Use Your Ears
After college I took an internship with a local post-production facility. The engineer I was assigned to was constantly overbooked and I was often given free run of one of the small studio rooms.
I had been using DAWs such as Cakewalk and Cubase for several years so I was very surprised to see what they were using. They were running a black and white terminal with no mouse, only keyboard. The system could display waveforms but it would take about 60 seconds to refresh the screen when waveform drawing was turned on. To get to the sample level you had to zoom in (and let it refresh) about 10 times. I was very accustomed to visually zooming in and cutting on a beat but trying to do it on this system was excruciating.
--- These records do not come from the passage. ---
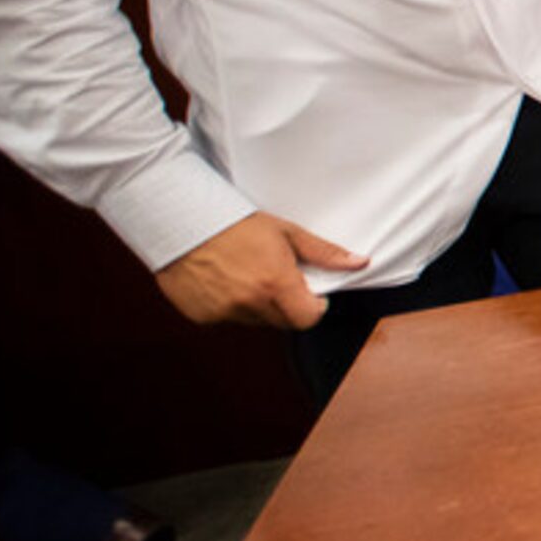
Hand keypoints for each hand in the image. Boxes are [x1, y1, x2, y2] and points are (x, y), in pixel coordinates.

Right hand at [154, 211, 366, 329]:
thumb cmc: (235, 221)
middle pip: (282, 321)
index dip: (314, 308)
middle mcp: (249, 303)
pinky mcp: (201, 316)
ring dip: (257, 305)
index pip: (308, 319)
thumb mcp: (285, 232)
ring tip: (246, 273)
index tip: (311, 294)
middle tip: (277, 277)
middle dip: (287, 305)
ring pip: (254, 320)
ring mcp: (223, 312)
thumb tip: (359, 262)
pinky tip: (224, 279)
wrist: (180, 219)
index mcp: (275, 284)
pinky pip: (226, 317)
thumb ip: (324, 253)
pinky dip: (230, 305)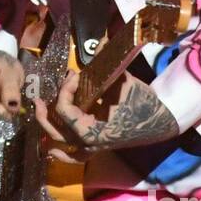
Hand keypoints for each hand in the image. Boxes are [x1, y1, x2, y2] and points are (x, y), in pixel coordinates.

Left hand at [36, 71, 177, 156]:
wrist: (161, 121)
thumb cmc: (143, 102)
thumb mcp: (124, 82)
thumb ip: (108, 64)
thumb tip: (99, 42)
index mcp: (94, 130)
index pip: (65, 110)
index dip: (65, 90)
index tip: (74, 75)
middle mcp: (89, 143)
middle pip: (57, 129)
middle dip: (47, 111)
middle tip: (41, 97)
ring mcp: (93, 147)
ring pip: (61, 144)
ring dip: (48, 129)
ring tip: (39, 112)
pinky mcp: (97, 147)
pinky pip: (75, 158)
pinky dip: (62, 156)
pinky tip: (50, 150)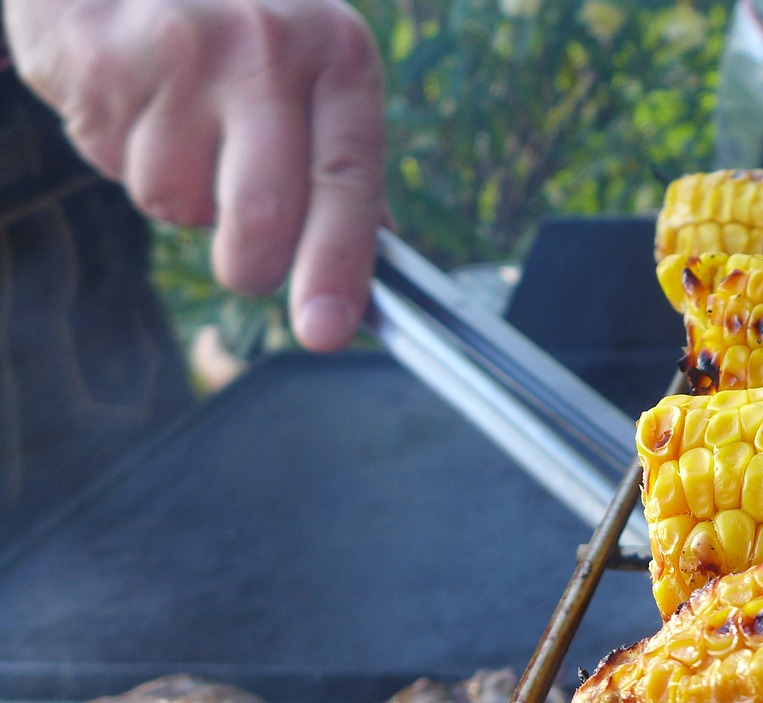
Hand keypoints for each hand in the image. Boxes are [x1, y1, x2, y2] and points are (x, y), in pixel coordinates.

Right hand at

After about an hour the engineer came in to see how I was getting along. He saw my screen and suggested I turn waveforms off as they were too slow. I asked how I was supposed to tell where to cut and he gave an answer that still influences how I work:
“Use your ears, no one else is going to see your waveforms either.”
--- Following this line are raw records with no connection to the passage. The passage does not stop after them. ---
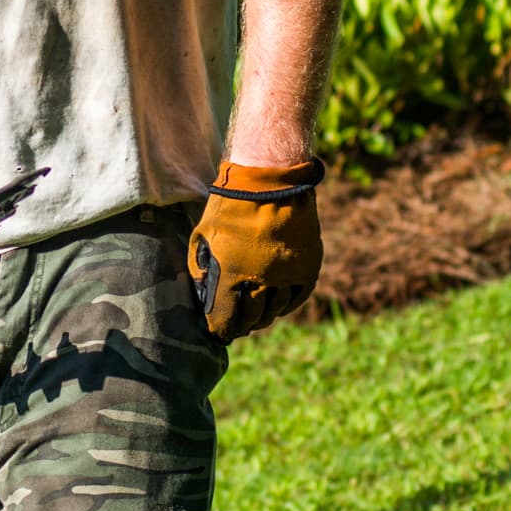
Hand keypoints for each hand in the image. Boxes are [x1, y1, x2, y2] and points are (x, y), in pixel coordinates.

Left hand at [188, 158, 323, 343]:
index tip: (217, 333)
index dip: (220, 329)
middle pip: (252, 318)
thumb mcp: (203, 236)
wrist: (270, 177)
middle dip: (241, 326)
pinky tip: (276, 306)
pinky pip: (297, 297)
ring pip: (275, 310)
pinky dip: (286, 306)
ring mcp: (288, 273)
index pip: (225, 317)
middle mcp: (263, 279)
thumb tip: (204, 295)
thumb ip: (201, 268)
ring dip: (263, 317)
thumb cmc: (229, 205)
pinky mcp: (308, 265)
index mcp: (232, 272)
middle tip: (236, 328)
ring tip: (255, 317)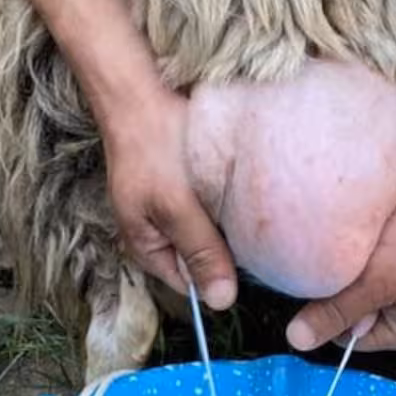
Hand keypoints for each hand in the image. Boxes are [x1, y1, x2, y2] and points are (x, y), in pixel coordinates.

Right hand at [98, 84, 238, 310]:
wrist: (141, 93)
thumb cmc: (152, 149)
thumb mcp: (177, 207)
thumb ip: (201, 252)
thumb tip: (222, 302)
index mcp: (146, 249)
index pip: (190, 285)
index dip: (219, 278)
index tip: (250, 264)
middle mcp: (157, 235)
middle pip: (201, 261)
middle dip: (226, 252)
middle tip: (255, 236)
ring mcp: (170, 212)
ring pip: (209, 234)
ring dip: (229, 226)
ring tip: (251, 214)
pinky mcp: (185, 190)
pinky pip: (212, 209)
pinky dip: (227, 204)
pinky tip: (243, 193)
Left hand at [286, 170, 395, 352]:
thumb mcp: (376, 280)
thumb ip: (336, 311)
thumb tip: (297, 340)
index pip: (349, 338)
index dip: (331, 313)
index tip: (327, 283)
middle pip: (357, 310)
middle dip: (347, 286)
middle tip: (350, 257)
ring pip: (367, 282)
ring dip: (359, 264)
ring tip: (366, 242)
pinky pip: (381, 261)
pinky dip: (374, 248)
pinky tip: (380, 230)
It’s one of those truths that I should have already known but needed someone else to clue me in on. In the age of computers we are so used to trusting our eyes above all else that we defer to them even when the end result is not visual. You should trust your ears above anything else.
Even knowing this it can be hard to disconnect the visual feedback of a program from the audio. When I am laying out a song I will often still look at the overview of song layout while trying to listen back. In order to really hear if the parts work and the song is done I have to minimize all programs shut my eyes and just actively listen.